São Gonçalo do Amarante. Dor, choro, lamentação. Pessoas vivendo um momento que preferiam nunca saber como é. Ao redor de um caixão, muitas lágrimas derramadas pela família que perde um ente querido. E, para completar a cena, o grupo que canta benditos como forma de transformar o último momento em situação bem mais sofrida. Em pé ou sentados no chão, homens e mulheres eram chamados a passar a noite inteira velando um morto. Com cânticos piedosos, o intuito era fazer com que todos os presentes ao velório, chorassem. Além disso, era como se, com o ato, auxiliassem os mortos a entrar no reino do céu.

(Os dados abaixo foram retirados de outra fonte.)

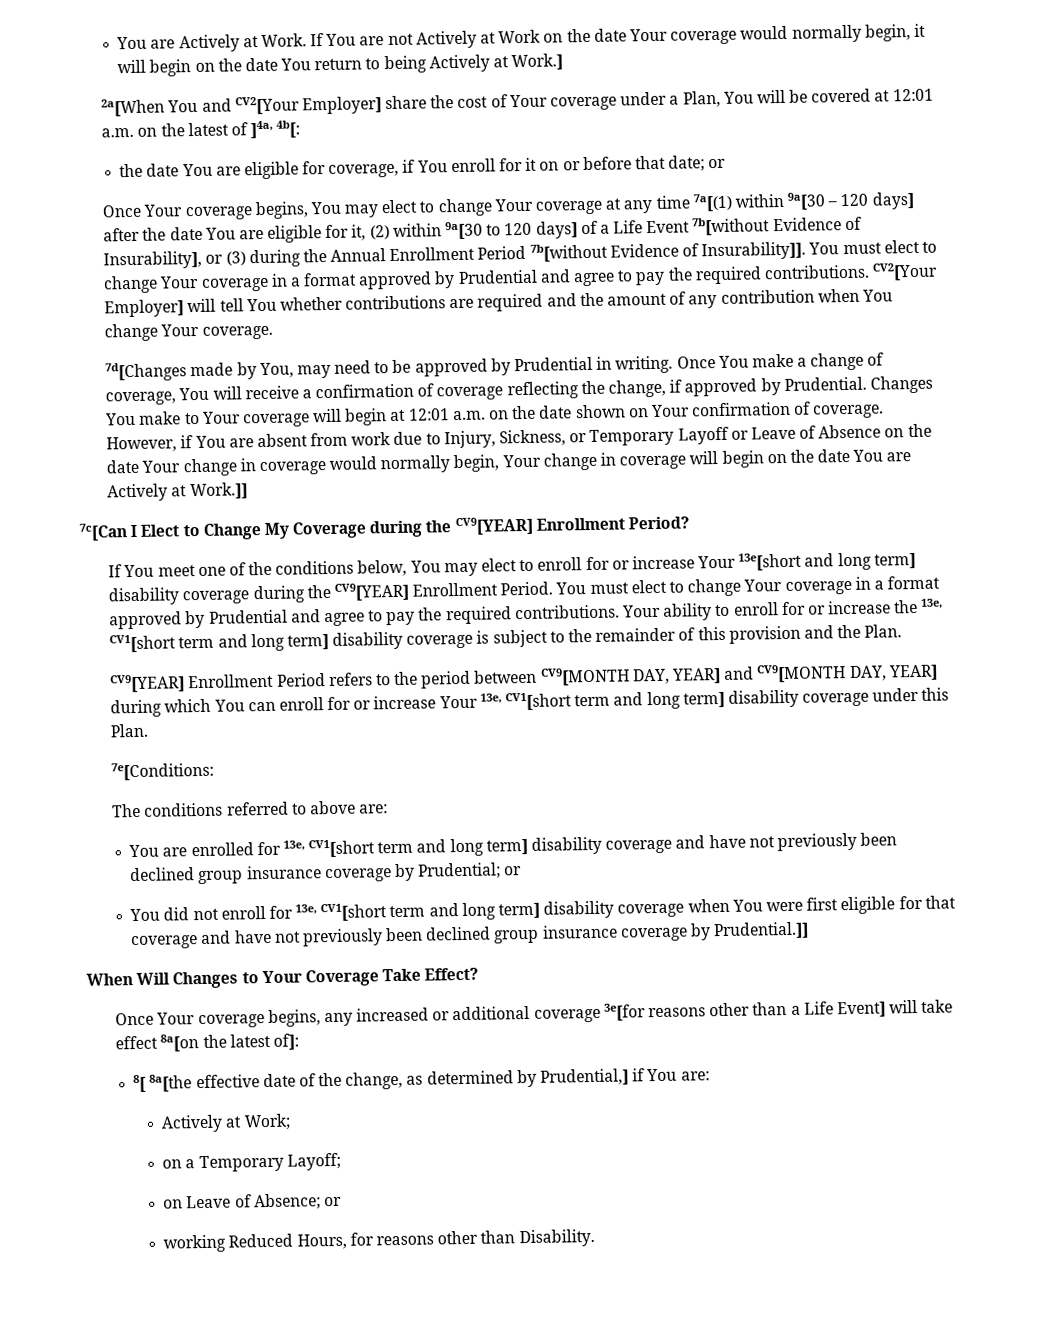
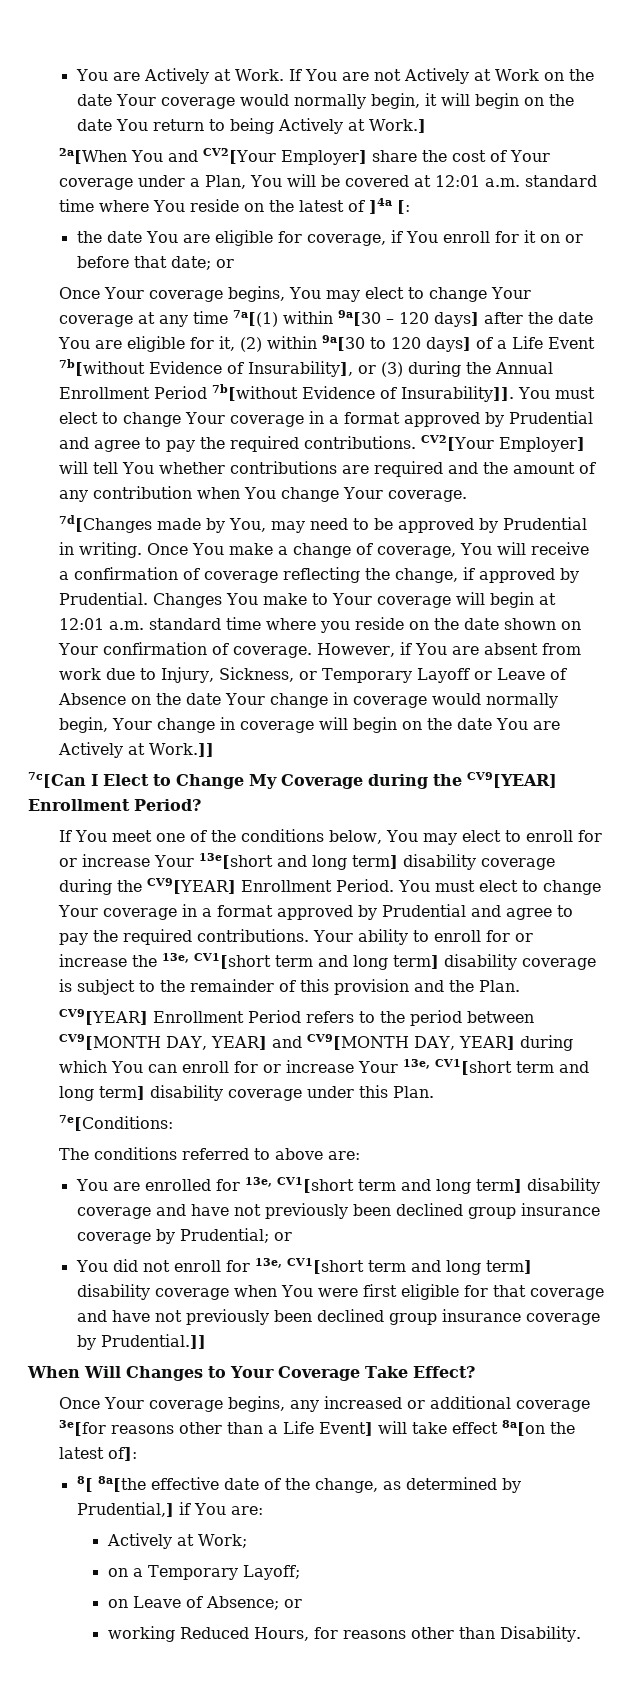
(135, 132) none -> [525,175,598,187] [59,199,240,212] standard time where You reside
[250,120,301,140] ]4a, 4b[: -> [369,198,411,214] ]4a [:
(486, 415) none -> [149,617,405,633] standard time where you reside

Essa era a função das carpideiras cearenses que, antigamente, eram figuras comuns no Interior do Estado. Embora, atualmente, a função já não seja mais exercida como antigamente, as “cantadeiras de inselências”, como se auto-conheciam, fazem parte da história dos antepassados nordestinos.

Uma delas é Rosalva da Conceição Lima, mais conhecida como dona Rosinha que, até hoje, trabalha em Juazeiro do Norte, no Cariri, moradora da Rua do Horto. São muitas histórias nos seus 87 anos, pois acompanha velórios desde os 12 anos. O aviso da encomenda de alma vem por uma voz misteriosa. Tanto pode ser homem quanto mulher. Sua atividade é tão merecedora de atenção que, de julho de 2003 a junho de 2004, foi tema de um projeto de pesquisa da Universidade de Fortaleza (Unifor), na Capital cearense, que estudou a história das carpideiras.

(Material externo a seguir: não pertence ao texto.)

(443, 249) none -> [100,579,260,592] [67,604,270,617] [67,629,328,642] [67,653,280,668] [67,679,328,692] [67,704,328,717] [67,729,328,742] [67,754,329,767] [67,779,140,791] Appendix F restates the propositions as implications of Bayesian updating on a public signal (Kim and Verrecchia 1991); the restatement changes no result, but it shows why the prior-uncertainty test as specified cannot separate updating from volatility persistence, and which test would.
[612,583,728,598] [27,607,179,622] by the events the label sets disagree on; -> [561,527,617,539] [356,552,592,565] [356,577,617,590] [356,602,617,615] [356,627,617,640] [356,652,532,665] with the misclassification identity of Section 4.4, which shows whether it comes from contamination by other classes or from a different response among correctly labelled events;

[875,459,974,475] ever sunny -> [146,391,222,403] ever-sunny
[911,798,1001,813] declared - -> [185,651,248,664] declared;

Para quem foi uma delas, não tem como esquecer dos “bons tempos”. Um exemplo foi o grupo encontrado no município de São Gonçalo do Amarante, localizado a 59 quilômetros de Fortaleza, e Paracuru, a 87 quilômetros da Capital.

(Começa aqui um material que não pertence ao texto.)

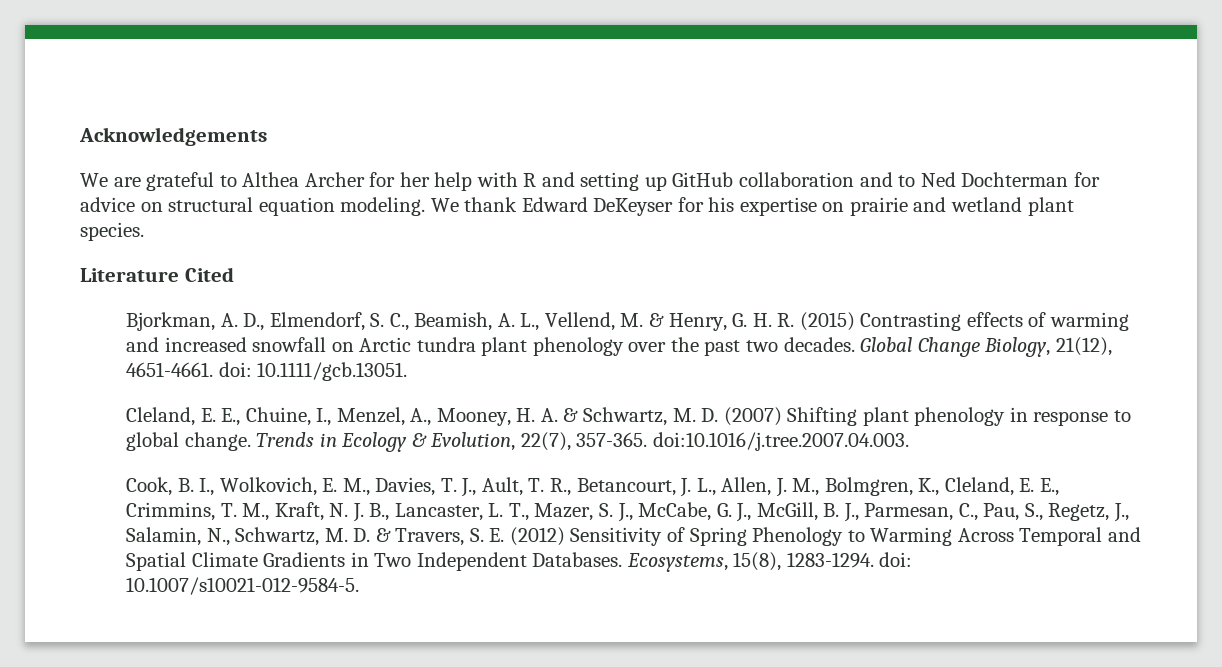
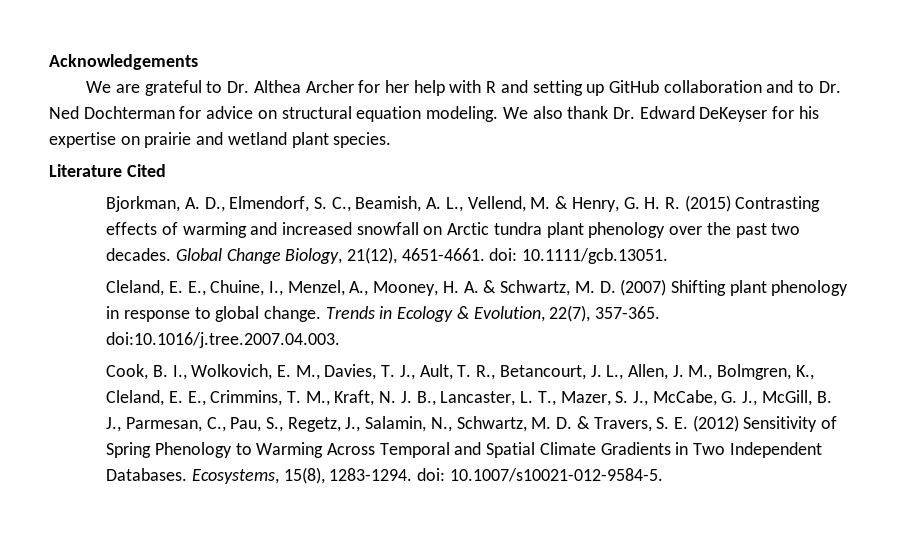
(237, 181) none -> [227,81,250,93] Dr.
(916, 181) none -> [818,81,841,93] Dr.
[464,197,518,212] thank -> [532,106,635,119] also thank Dr.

“Cantávamos a noite toda para atrair as pessoas. Hoje já não tem mais. É triste. As pessoas vão para um velório, passam um pouquinho de tempo e vão embora. Antes não era assim. Ficávamos até que o morto fosse enterrado”, contou Cristina Conceição da Silva, 42 anos, moradora da comunidade de Marco, em Paracuru.

A agricultora Maria Gomes de Oliveira, mais conhecida como Maria Silvino, vizinha de Cristina, 77 anos, também lembra “do tempo bom que não volta mais” e confirma as palavras da “cumade”. “A gente passava a noite toda e o velório era cheio de gente e hoje não”, contou ela.

De acordo com Maria Silvino, o trabalho de cantar as inselências era para que “as pessoas ficassem juntas”. Era um momento de reunir até quem não era da família. “Hoje ninguém mais chora, parece que não tem sentimento”, contou a antiga carpideira.

E para lembrar que “cantar” não era só função das mulheres, o comerciante e agricultor da comunidade de Sítio Cordeiro, em São Gonçalo do Amarante, José Júlio Pereira, conhecido por “Caçaco”, 63 anos, fez questão de ressaltar a memória daqueles tempos em que o morto era “honrado”.

Segundo ele, “a despedida da manhã é que fazia o caba chorar, porque as cantigas eram penosas. Hoje, o que se faz é rezar o terço e pronto. Não é como antigamente”, lamentou. Segundo afirma, o trabalho era para que “o espírito ficasse fortalecido para ir para o reino da salvação”.

Para que a nova geração possa ter conhecimento dessa antiga tradição, o conselheiro tutelar, integrante do Conselho Municipal de Defesa Social e presidente do Conselho Municipal do Idoso da cidade de São Gonçalo do Amarante, José Gildenor Barbosa, informou que o grupo sempre é chamado para fazer apresentações em datas especiais como, por exemplo, a festa de emancipação política do município.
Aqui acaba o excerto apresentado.